**EXERCISE PROMPT**
Please copy the text of every item below line for line, with no changes, and leave the pictures out of your copy.
DATA SHOWN Start Marker
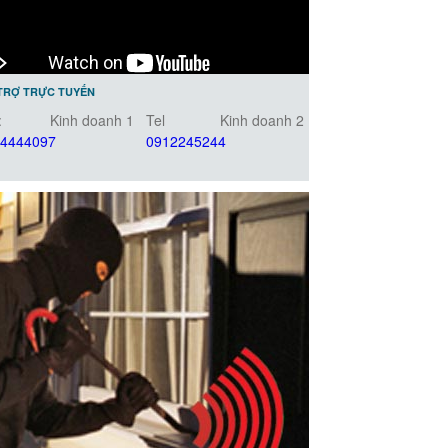
TRỢ TRỰC TUYẾN
:
Kinh doanh 1
Tel
Kinh doanh 2
4444097
0912245244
DATA SHOWN End Marker
**OUTPUT FOR THIS EXERCISE**
TRỢ TRỰC TUYẾN
:
Kinh doanh 1
Tel
Kinh doanh 2
4444097
0912245244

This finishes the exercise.